They help us disembark and unload the zodiac and then take off to do their research. The day is warm and after a little exertion everyone begins to shed layers, some down to shirt sleeves. It is a perfect, windless, warm and sunny day.
Penguins are scattered across the island, some on the high cliffs, others near the sea. The ones swimming look like white darts zig-zagging through the water. Several pairs surround the refugio (emergency shelter/supply hut) built by the Argentines and currently occupied by the Russians. The team we are "putting in" we live in tents less than a quarter of a mile from the coast. The island is small, less than a mile wide. We watch the penguins, and they watch us. They are curious, cute, and amusing creatures.

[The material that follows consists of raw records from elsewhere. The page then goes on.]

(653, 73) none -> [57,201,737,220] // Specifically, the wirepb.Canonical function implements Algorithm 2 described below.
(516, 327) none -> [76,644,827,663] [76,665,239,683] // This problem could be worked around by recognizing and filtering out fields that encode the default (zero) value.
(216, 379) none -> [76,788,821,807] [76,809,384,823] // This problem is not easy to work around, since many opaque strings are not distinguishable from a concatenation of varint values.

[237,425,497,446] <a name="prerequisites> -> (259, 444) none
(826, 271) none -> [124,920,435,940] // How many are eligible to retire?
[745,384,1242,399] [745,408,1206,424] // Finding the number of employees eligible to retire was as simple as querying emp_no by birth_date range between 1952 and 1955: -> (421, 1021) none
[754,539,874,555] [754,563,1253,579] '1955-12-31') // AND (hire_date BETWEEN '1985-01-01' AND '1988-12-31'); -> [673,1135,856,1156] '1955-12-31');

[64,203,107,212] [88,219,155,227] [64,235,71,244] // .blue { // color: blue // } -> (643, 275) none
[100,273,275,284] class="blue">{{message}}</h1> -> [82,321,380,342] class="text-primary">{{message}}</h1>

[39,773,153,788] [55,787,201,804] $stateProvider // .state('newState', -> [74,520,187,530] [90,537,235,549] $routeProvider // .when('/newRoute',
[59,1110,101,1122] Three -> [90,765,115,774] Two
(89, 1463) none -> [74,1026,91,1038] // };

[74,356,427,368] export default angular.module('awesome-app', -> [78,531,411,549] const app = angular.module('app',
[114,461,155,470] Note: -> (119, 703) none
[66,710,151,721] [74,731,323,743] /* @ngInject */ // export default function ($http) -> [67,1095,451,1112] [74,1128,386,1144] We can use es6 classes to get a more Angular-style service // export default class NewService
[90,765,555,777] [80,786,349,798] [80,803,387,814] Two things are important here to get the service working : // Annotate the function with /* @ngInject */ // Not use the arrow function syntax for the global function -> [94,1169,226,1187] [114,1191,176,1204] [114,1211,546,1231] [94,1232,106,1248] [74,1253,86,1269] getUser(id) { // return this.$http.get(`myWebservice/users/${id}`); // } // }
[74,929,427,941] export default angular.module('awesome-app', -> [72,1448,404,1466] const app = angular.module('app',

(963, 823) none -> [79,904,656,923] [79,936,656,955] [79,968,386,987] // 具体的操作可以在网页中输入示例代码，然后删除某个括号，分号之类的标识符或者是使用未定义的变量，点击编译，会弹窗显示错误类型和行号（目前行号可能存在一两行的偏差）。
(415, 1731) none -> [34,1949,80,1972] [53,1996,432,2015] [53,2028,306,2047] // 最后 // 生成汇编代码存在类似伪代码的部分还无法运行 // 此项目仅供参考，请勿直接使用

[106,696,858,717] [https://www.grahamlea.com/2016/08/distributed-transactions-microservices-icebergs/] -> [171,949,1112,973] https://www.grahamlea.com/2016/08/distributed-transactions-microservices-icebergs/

The camp is nearest a colony of gentoos and at the end of the day we hike up the hill to take a look at the adelies. As the climate becomes warmer, the adelies struggle but the gentoos, better adapted to warmer climes, are expanding their range to locations farther south than they have been seen before. We also see some blue-eyed shags. They remind me of trim, alert penguins. They build their nests from sea grass on the edges of the cliffs right among the penguin colonies.
We go back to the ship tired, hungry, and sunburned.
10 November
Arrived Palmer Station and have been learning our way around as well as basic safety. Tonight some of my shipmates and I are planning to walk up the glacier.
I hope this catches you up a bit with our adventures.